Chemotherapy Could Be A Breast Cancer Treatment That Your Doctor Recommends

Posted on: 25 April 2019

If you've learned you have breast cancer, you're probably exploring options for treatment. Your doctor might recommend surgery, radiation treatments, hormone therapy, or chemotherapy, and sometimes, you may take multiple types of treatment. Chemotherapy is a common treatment for breast cancer that not everyone takes, but your doctor might think it's right for you. Here's what you can expect if you choose chemotherapy as one of the breast cancer treatment services you will receive.

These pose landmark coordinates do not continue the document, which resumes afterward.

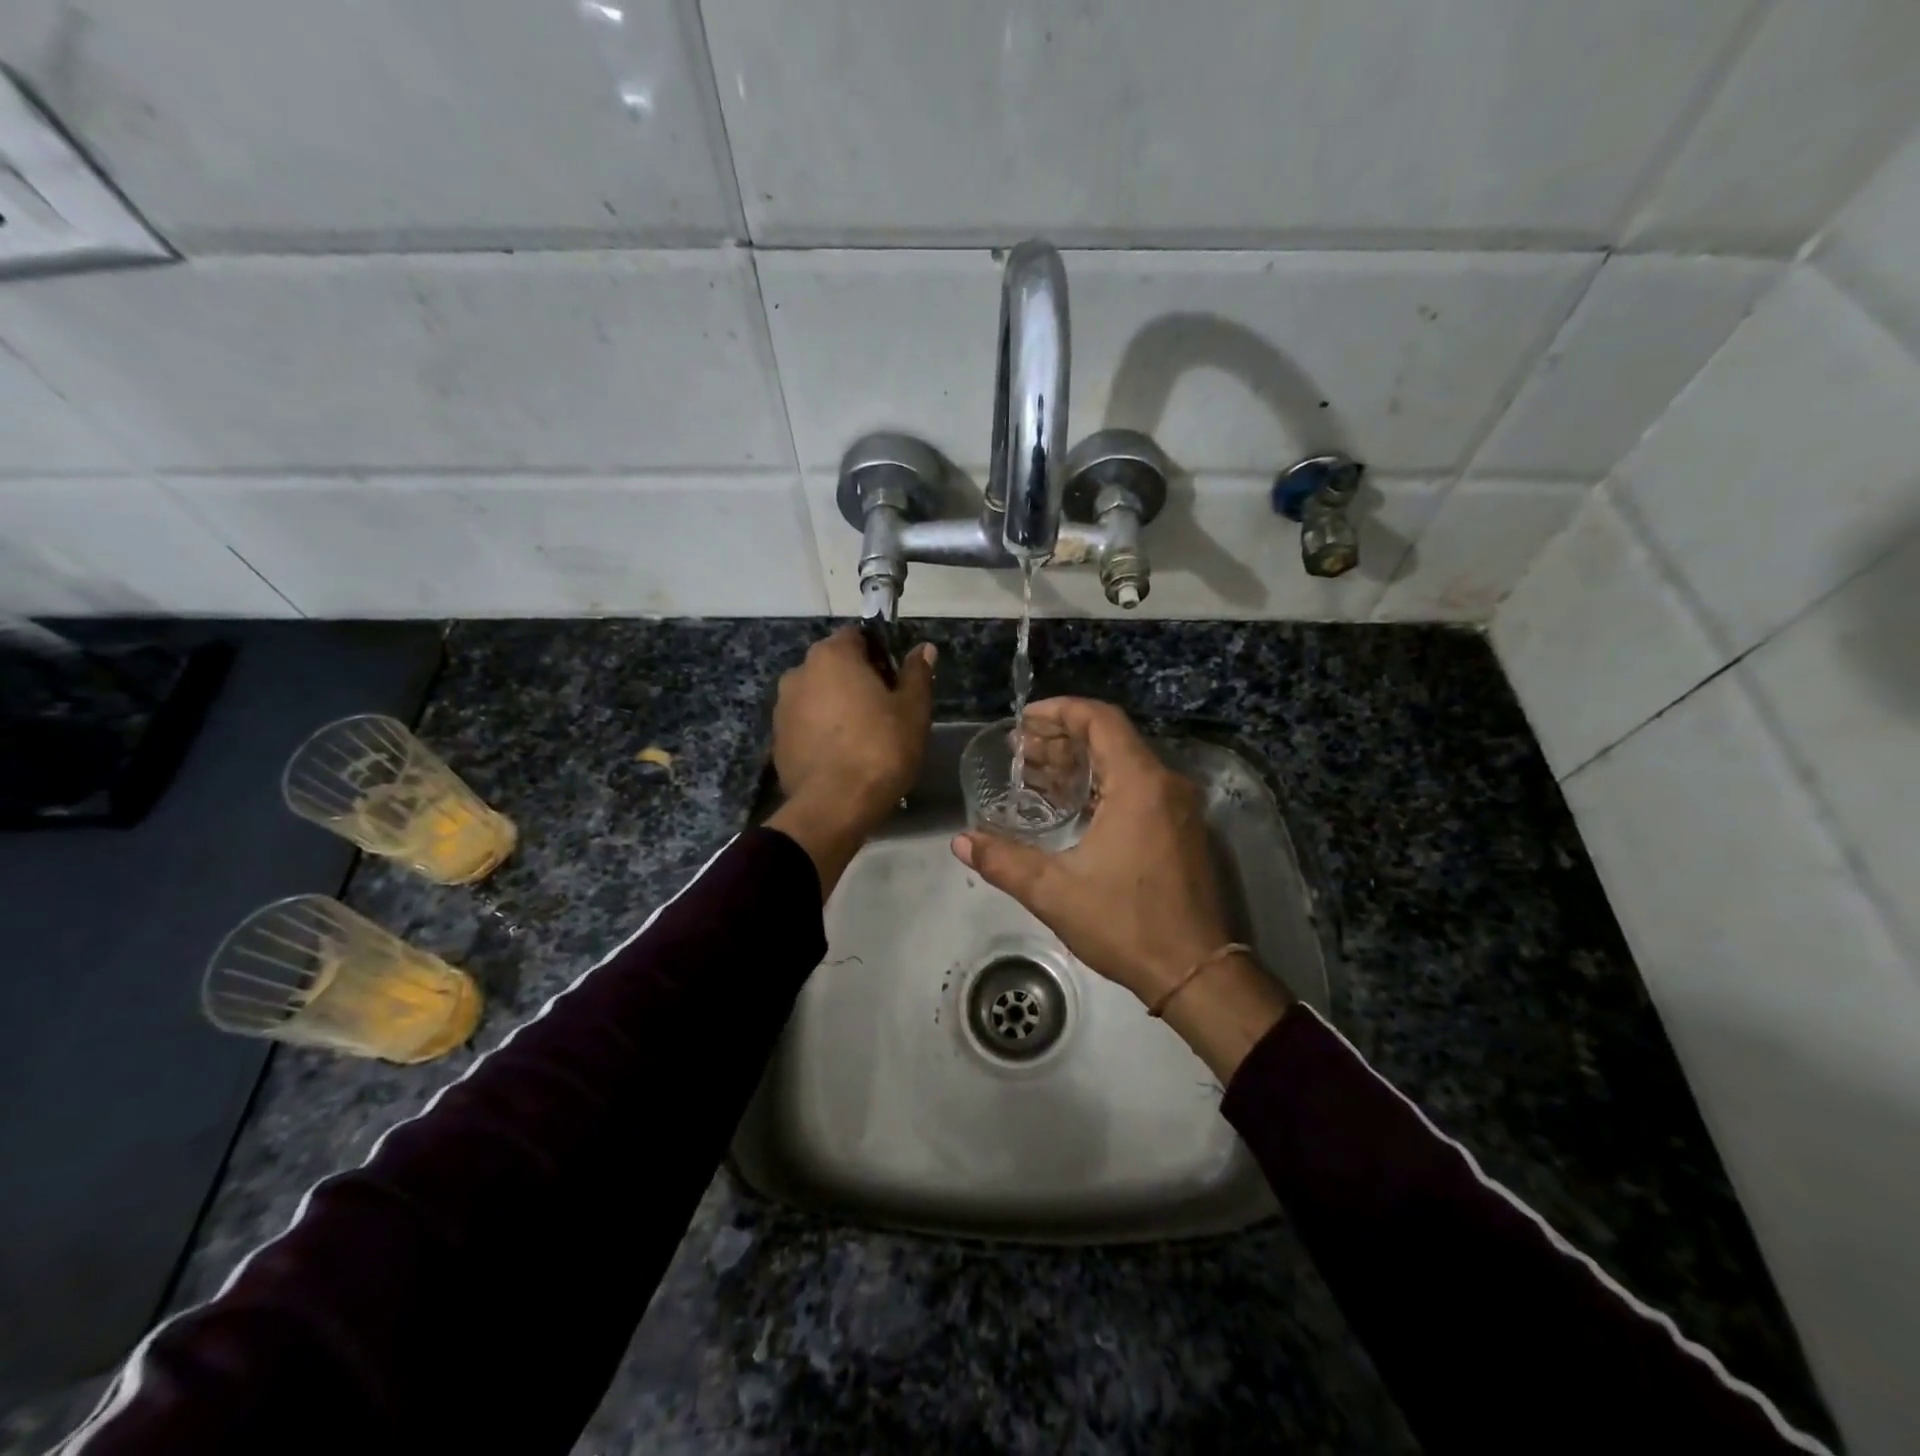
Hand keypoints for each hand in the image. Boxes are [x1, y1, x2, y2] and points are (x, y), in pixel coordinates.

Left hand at [768, 626, 934, 896]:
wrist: (834, 806)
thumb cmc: (880, 748)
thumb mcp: (912, 710)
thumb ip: (917, 673)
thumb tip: (924, 648)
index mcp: (832, 655)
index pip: (857, 637)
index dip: (880, 655)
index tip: (896, 681)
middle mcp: (799, 672)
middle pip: (834, 666)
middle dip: (857, 681)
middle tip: (885, 711)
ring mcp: (783, 707)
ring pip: (818, 696)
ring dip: (837, 707)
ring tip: (863, 738)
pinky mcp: (777, 740)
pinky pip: (806, 725)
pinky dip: (822, 732)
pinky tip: (842, 756)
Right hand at [952, 698, 1288, 1077]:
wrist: (1194, 971)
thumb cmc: (1126, 924)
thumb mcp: (1055, 891)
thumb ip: (1004, 861)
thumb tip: (961, 841)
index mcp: (1140, 784)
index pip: (1101, 720)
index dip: (1060, 711)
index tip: (1024, 720)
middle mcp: (1165, 785)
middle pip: (1111, 739)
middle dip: (1061, 739)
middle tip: (1019, 752)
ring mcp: (1177, 808)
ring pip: (1124, 765)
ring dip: (1080, 764)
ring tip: (1034, 776)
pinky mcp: (1181, 830)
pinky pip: (1137, 788)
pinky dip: (1101, 786)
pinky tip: (1068, 806)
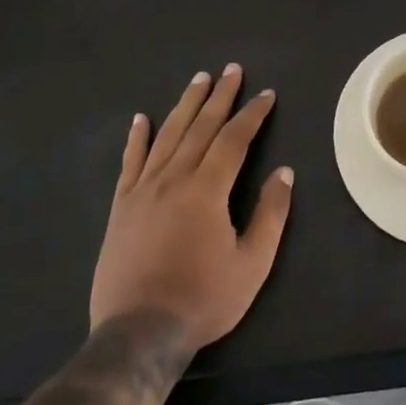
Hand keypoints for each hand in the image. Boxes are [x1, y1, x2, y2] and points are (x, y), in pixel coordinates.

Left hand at [89, 65, 294, 353]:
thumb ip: (270, 215)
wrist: (138, 334)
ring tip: (198, 80)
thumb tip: (284, 172)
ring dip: (185, 105)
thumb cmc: (202, 300)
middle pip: (200, 127)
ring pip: (167, 136)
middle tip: (231, 70)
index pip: (234, 139)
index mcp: (207, 190)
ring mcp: (143, 190)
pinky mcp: (121, 207)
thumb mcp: (252, 264)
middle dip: (219, 97)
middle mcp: (174, 179)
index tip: (266, 94)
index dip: (252, 114)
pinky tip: (141, 119)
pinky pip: (130, 162)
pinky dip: (137, 138)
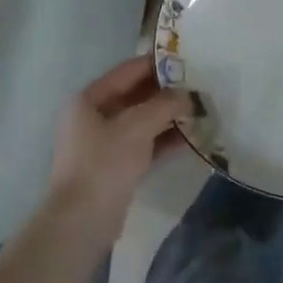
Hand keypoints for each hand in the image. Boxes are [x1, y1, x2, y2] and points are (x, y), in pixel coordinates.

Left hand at [47, 54, 191, 231]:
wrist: (82, 222)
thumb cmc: (104, 164)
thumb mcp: (137, 126)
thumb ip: (165, 104)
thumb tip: (187, 95)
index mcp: (89, 99)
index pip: (128, 71)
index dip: (157, 64)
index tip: (188, 60)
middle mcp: (93, 116)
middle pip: (135, 95)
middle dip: (166, 92)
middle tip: (199, 86)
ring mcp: (103, 143)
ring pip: (141, 121)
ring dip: (168, 116)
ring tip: (200, 110)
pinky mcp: (115, 167)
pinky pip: (144, 144)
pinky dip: (164, 139)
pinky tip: (191, 137)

Chemotherapy Is Used For Early Or Advanced Cancer

Chemotherapy has several purposes in the fight against breast cancer. Just because your doctor recommends it, it doesn't automatically mean you have an advanced form of cancer. Chemotherapy is sometimes given before surgery to help reduce the tumor so the operation is easier on your body and safer to do. Other times, chemotherapy is done after the tumor is removed as a safety measure that no cancerous cells are left behind. By combining surgery and chemotherapy, the chances of cancer coming back could be reduced. Chemotherapy is also used once cancer has metastasized in an attempt to kill cancer cells that have moved to other areas of the body.

Many Drug Combinations Are Available

There are several breast cancer chemotherapy drugs your doctor can choose from. It's common for your doctor to combine two or three medications into a cocktail for the most effective form of treatment. Because each cancer drug is different, the administration of your chemotherapy will be matched to the drugs you're prescribed. You might take oral chemotherapy pills at home or go to a cancer clinic for IV administration.

A chemotherapy course can last several months, but it's often given in stages so you have time off for rest occasionally. The timing of your IV treatments varies according to the drugs you take, but it's possible you'll need to go to the clinic weekly. It's important to consider things like transportation, child care, and other obligations so once you start chemotherapy, you don't miss any of your appointments. You may need to get help from family or hire help so you get the support you need during treatment.

Side Effects Can Be Controlled

Chemotherapy works by killing fast-growing cells in your body. This is one reason your hair falls out when you have chemotherapy. This can also cause undesirable side effects such as nausea and fatigue. Always tell your nurse or doctor about side effects because they can often be controlled with medication or by making lifestyle changes. Some side effects are short term while others may last long after your chemotherapy ends. Talk to your cancer care team about possible side effects so you're prepared to deal with them before your chemotherapy sessions start. Knowing what to expect helps you cope when you feel ill or start losing your hair.